You ARE allowed to use the tunnel with a fitted tank as long as it's used for cooking and heating an not propulsion.

The max size I think is around 47KG with the normal 80% rule

Andrew


----------



## drmjclark (Feb 19, 2006)

Thanks for that info - is this to your knowledge a new rule as the last time we went on the tunnel ( oct 06 ) the chappy checking the van was adamant that if we had a fitted tank we were not allowed on - pleased to hear this seems to have changed!!


----------



## oldenstar (Nov 9, 2006)

Hi drmjclark
Off topic I know but I just love your avatar.
It's so.............ME :lol:


----------



## drmjclark (Feb 19, 2006)

just summarises the feeling you get somedays!


----------



## androidGB (May 26, 2005)

drmjclark said:


> Thanks for that info - is this to your knowledge a new rule as the last time we went on the tunnel ( oct 06 ) the chappy checking the van was adamant that if we had a fitted tank we were not allowed on - pleased to hear this seems to have changed!!

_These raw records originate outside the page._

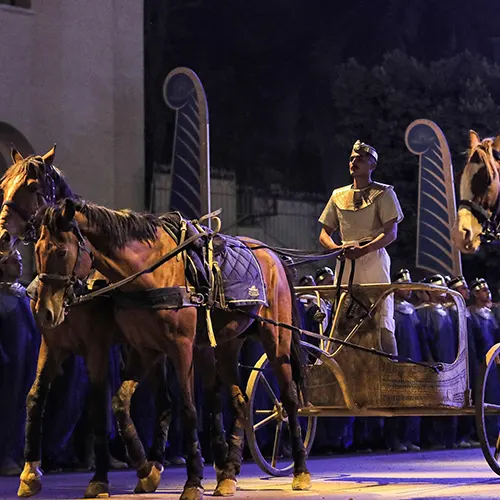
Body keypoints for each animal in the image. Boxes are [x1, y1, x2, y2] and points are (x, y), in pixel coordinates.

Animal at [0, 150, 170, 498]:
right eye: (2, 185)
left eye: (31, 186)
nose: (3, 235)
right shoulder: (53, 345)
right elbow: (35, 397)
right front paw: (30, 472)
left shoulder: (96, 349)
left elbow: (97, 407)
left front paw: (100, 478)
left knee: (163, 399)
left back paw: (154, 462)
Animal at [34, 198, 308, 500]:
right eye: (36, 250)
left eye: (61, 251)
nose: (44, 311)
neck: (151, 271)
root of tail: (274, 257)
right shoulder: (145, 349)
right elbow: (120, 402)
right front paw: (148, 471)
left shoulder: (180, 348)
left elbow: (188, 409)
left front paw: (193, 481)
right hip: (227, 345)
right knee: (240, 401)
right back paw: (227, 474)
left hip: (277, 338)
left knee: (289, 398)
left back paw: (300, 471)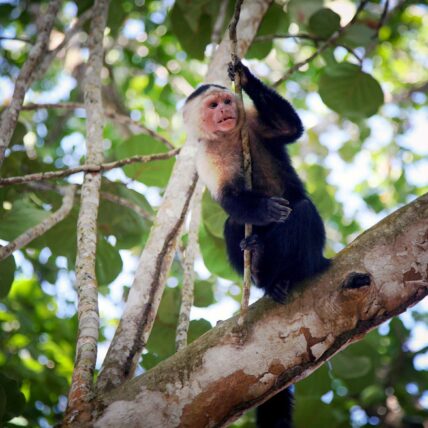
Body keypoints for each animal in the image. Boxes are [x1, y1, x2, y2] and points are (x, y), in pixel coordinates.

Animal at [182, 61, 330, 428]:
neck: (229, 137)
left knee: (302, 210)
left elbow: (289, 127)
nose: (224, 110)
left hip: (311, 255)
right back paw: (262, 269)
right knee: (233, 224)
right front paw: (263, 210)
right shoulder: (206, 156)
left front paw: (245, 75)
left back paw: (285, 276)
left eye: (226, 101)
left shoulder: (249, 122)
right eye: (212, 106)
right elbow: (230, 200)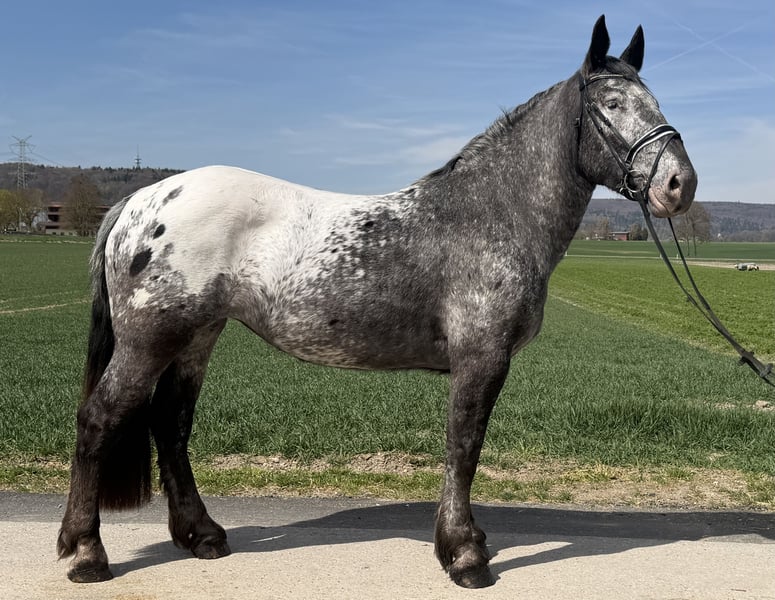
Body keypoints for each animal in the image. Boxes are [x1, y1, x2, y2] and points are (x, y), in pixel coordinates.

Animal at [58, 15, 697, 588]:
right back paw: (86, 553)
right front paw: (464, 555)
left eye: (654, 99)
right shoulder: (481, 359)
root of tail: (142, 198)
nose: (680, 184)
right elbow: (464, 447)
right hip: (150, 340)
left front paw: (466, 542)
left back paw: (203, 536)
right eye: (611, 102)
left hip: (195, 337)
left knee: (171, 424)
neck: (490, 212)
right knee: (99, 418)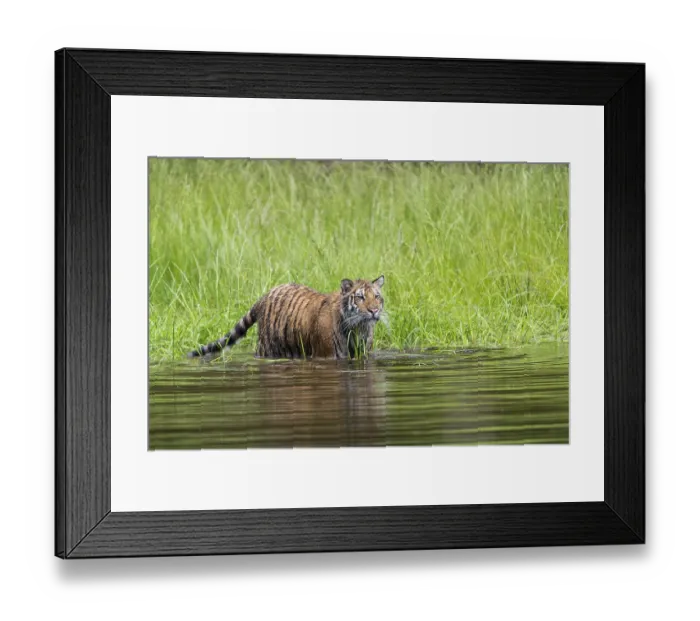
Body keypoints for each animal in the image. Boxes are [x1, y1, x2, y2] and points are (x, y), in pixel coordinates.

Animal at [188, 275, 385, 360]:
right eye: (360, 297)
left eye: (376, 296)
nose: (374, 310)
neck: (358, 328)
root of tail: (264, 296)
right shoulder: (327, 356)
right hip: (266, 348)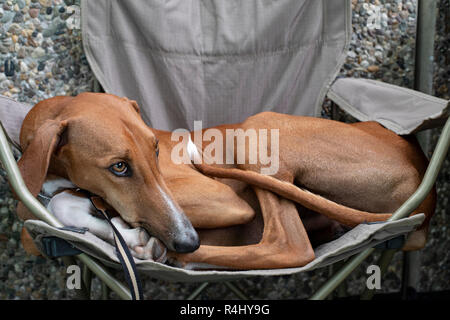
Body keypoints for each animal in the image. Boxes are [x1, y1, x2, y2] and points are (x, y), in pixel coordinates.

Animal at [15, 93, 434, 270]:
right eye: (118, 167)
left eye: (155, 149)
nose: (187, 239)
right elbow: (53, 210)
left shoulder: (221, 198)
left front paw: (138, 239)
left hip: (258, 128)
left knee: (289, 245)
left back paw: (177, 257)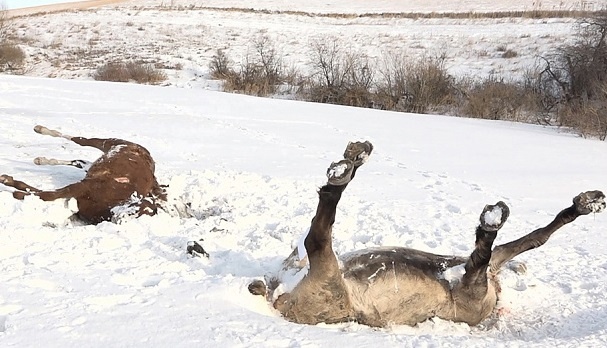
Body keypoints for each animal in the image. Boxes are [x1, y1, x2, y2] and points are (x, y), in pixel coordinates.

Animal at [0, 125, 166, 223]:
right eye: (143, 208)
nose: (121, 219)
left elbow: (41, 194)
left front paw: (9, 183)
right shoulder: (85, 185)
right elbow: (49, 195)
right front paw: (10, 184)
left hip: (93, 164)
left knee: (78, 161)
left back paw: (41, 160)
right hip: (108, 142)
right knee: (81, 141)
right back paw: (40, 130)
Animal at [248, 141, 607, 326]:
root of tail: (276, 295)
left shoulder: (480, 277)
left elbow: (529, 239)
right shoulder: (480, 278)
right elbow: (527, 240)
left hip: (323, 276)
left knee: (317, 235)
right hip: (327, 276)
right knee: (319, 229)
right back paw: (349, 163)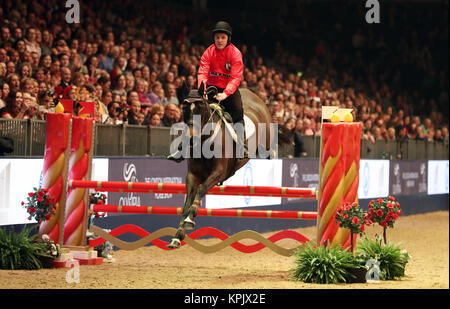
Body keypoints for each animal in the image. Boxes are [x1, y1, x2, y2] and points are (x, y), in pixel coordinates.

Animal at [167, 82, 276, 248]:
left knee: (271, 151)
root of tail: (254, 96)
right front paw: (178, 236)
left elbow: (201, 191)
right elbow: (187, 203)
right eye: (184, 106)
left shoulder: (218, 172)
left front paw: (189, 220)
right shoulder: (192, 176)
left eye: (201, 106)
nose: (190, 138)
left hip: (267, 141)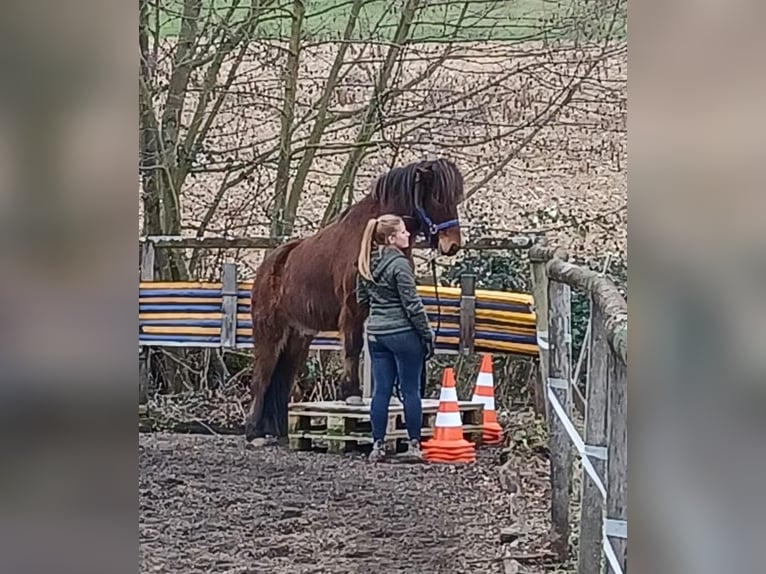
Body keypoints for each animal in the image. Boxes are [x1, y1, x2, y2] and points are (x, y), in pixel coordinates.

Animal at [246, 158, 464, 446]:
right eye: (438, 197)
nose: (452, 245)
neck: (370, 239)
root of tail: (269, 265)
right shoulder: (352, 308)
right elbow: (352, 347)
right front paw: (351, 394)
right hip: (269, 333)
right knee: (262, 377)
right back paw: (254, 433)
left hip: (298, 337)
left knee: (282, 378)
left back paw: (277, 432)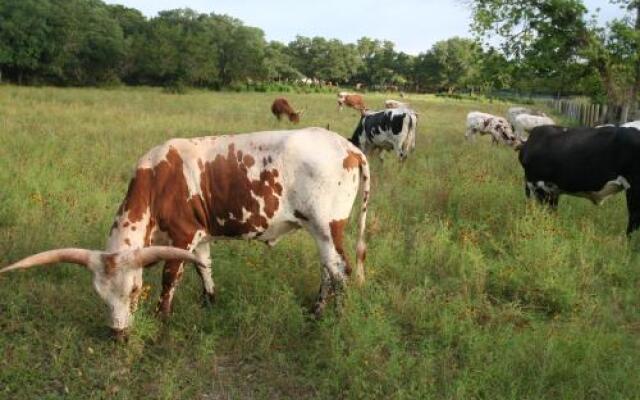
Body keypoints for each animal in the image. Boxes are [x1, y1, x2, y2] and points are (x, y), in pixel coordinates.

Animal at [1, 127, 370, 338]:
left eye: (134, 291)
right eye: (99, 295)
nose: (118, 334)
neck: (158, 180)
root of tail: (347, 147)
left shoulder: (183, 235)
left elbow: (170, 277)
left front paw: (161, 318)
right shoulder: (199, 236)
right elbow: (203, 267)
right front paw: (210, 303)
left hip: (326, 226)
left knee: (340, 272)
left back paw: (332, 320)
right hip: (320, 232)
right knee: (328, 270)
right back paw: (316, 311)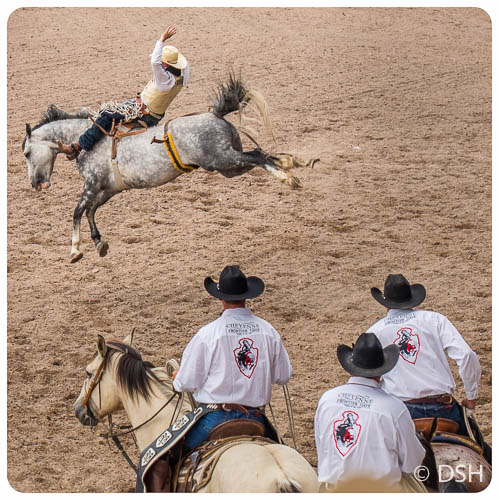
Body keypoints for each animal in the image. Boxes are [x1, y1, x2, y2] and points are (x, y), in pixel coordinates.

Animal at [23, 75, 304, 263]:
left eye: (26, 153)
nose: (36, 184)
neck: (85, 138)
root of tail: (215, 115)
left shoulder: (91, 185)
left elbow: (77, 211)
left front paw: (75, 249)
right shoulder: (108, 189)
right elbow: (92, 211)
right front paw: (99, 242)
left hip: (222, 159)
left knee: (257, 155)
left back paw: (287, 177)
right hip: (228, 165)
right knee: (259, 155)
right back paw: (289, 164)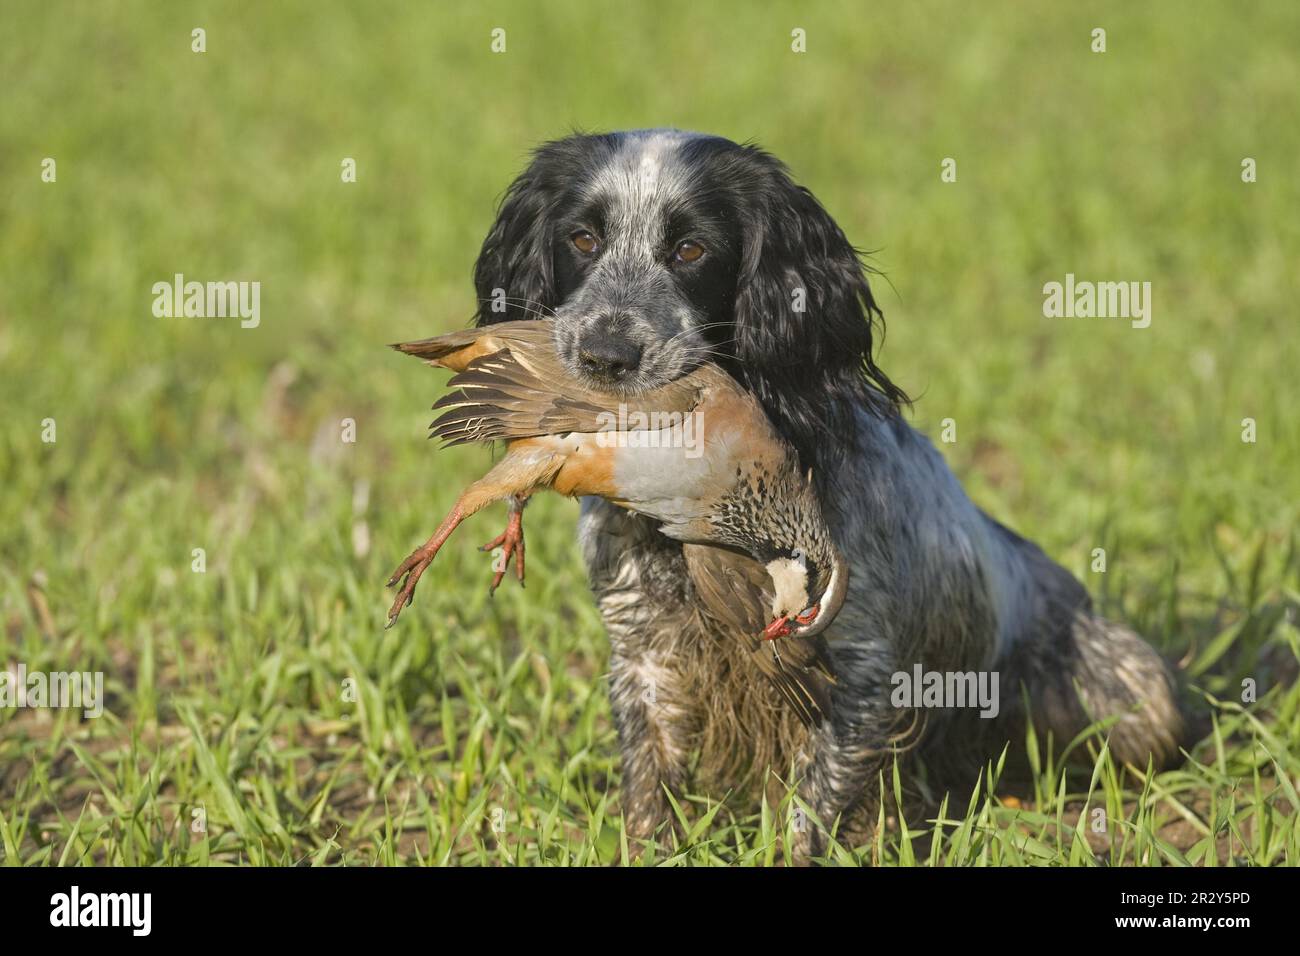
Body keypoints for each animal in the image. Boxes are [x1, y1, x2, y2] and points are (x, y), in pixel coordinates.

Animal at [467, 128, 1190, 858]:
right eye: (583, 238)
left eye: (691, 249)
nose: (604, 356)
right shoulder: (644, 655)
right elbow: (649, 797)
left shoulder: (862, 679)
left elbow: (808, 816)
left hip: (1139, 700)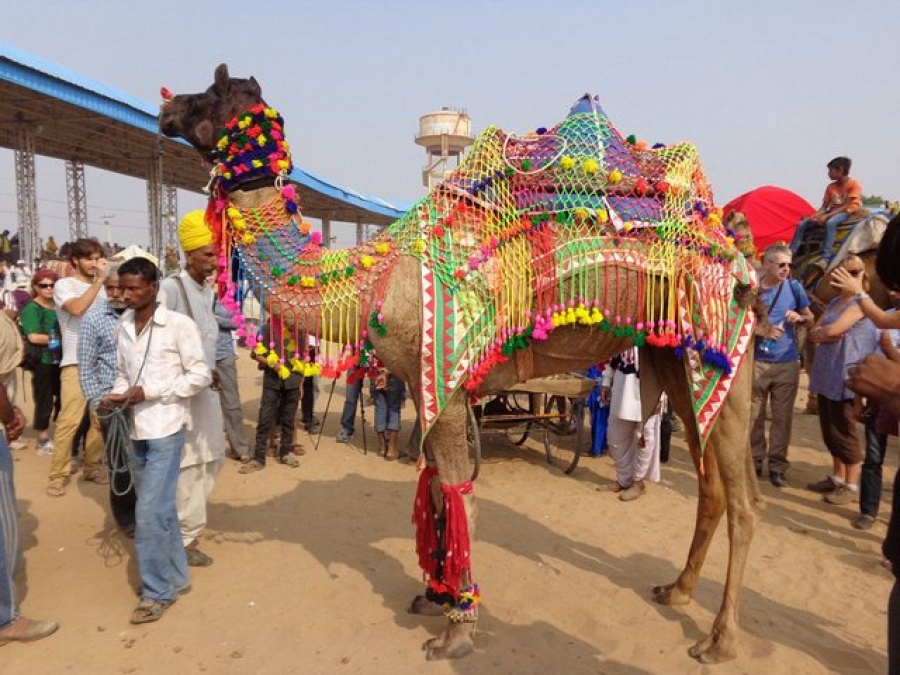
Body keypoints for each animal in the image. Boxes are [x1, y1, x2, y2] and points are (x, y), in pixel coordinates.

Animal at [160, 66, 760, 664]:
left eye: (212, 94)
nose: (166, 107)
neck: (375, 280)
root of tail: (742, 261)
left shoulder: (445, 383)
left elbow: (454, 491)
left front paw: (457, 632)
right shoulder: (422, 382)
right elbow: (432, 487)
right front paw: (433, 596)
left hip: (721, 352)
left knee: (743, 503)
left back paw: (720, 640)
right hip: (682, 361)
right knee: (714, 487)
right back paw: (676, 591)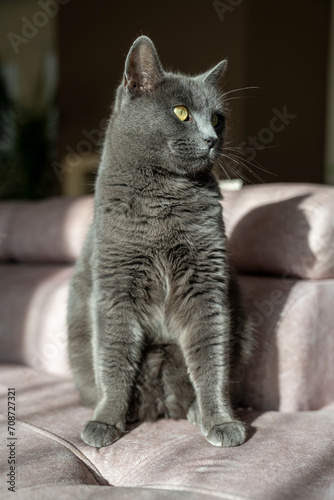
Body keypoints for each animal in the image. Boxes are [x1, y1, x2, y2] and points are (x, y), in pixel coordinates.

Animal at [67, 35, 253, 450]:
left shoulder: (207, 284)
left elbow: (212, 357)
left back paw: (195, 411)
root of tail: (163, 406)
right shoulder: (115, 287)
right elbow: (114, 357)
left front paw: (221, 421)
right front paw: (105, 421)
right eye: (181, 113)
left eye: (218, 117)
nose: (212, 139)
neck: (165, 199)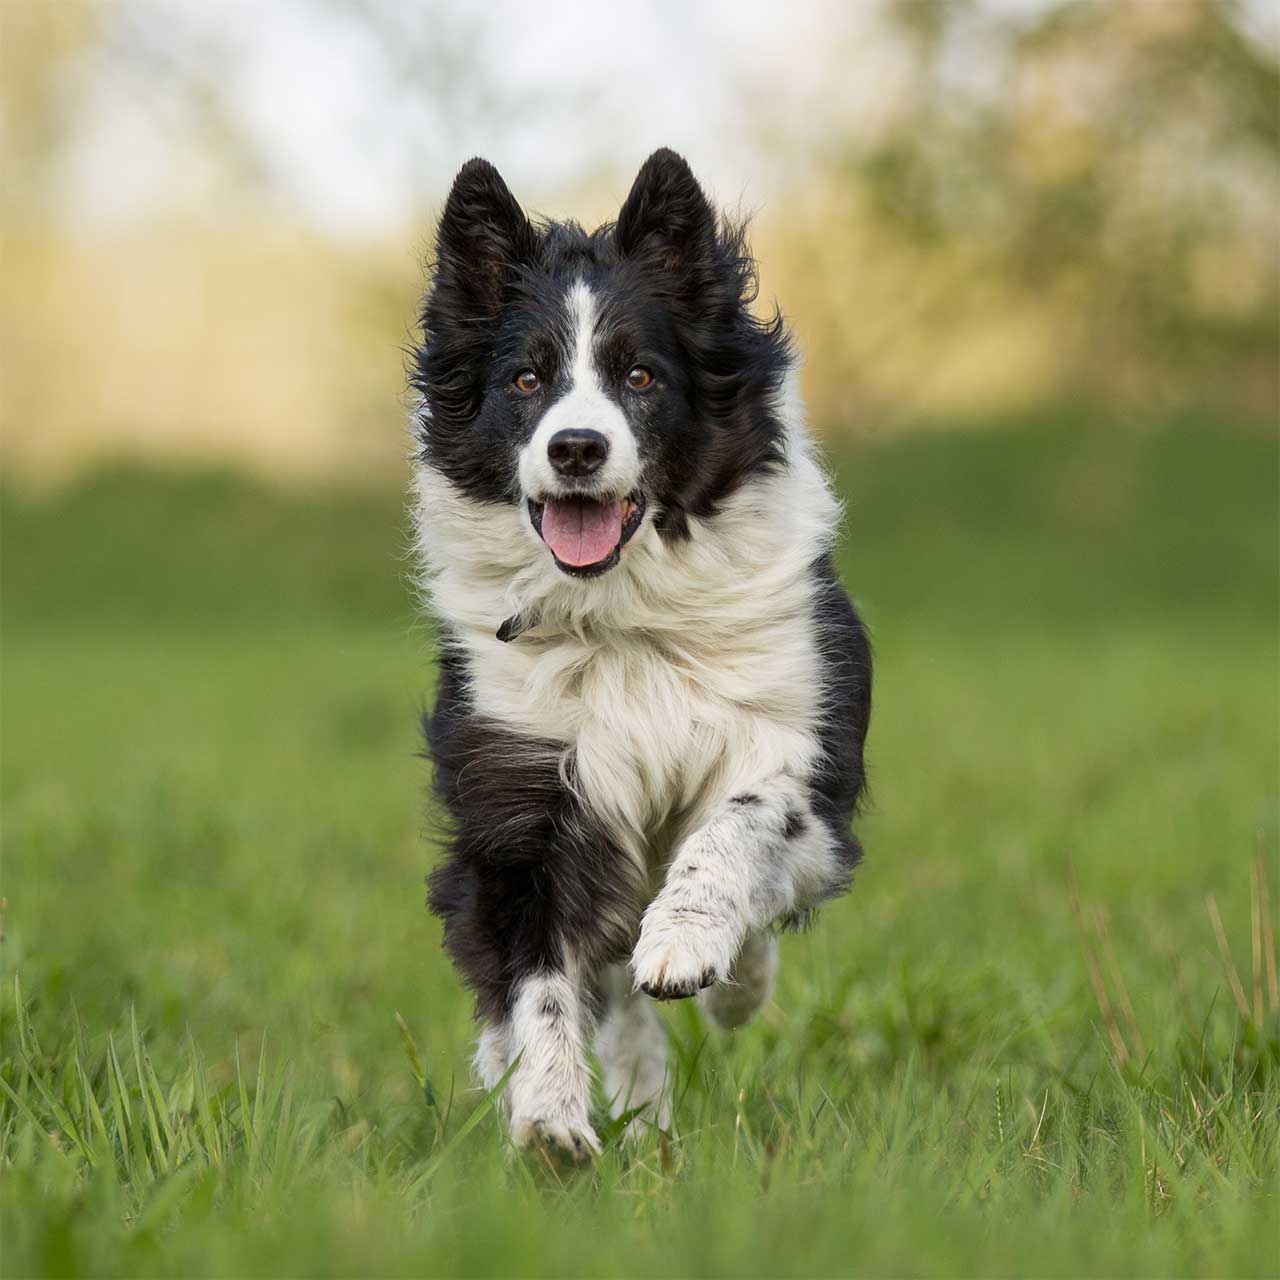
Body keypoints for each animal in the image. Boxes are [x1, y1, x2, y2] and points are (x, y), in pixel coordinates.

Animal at [409, 147, 870, 1162]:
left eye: (641, 376)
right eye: (526, 381)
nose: (578, 448)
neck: (622, 614)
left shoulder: (800, 744)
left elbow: (739, 826)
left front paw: (690, 946)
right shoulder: (522, 794)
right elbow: (538, 979)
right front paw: (548, 1118)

I'm pretty sure that you were able to cross with bulk tanks some time before that date.

I think the guy was getting confused with the bulk tanks used in LPG powered vehicles

Andrew


----------



## Telbell (May 1, 2005)

I agree. There's no doubt you were given wrong info by the Eurotunnel man. The policy quoted by Andrew is at least 4 years old to my knowledge


----------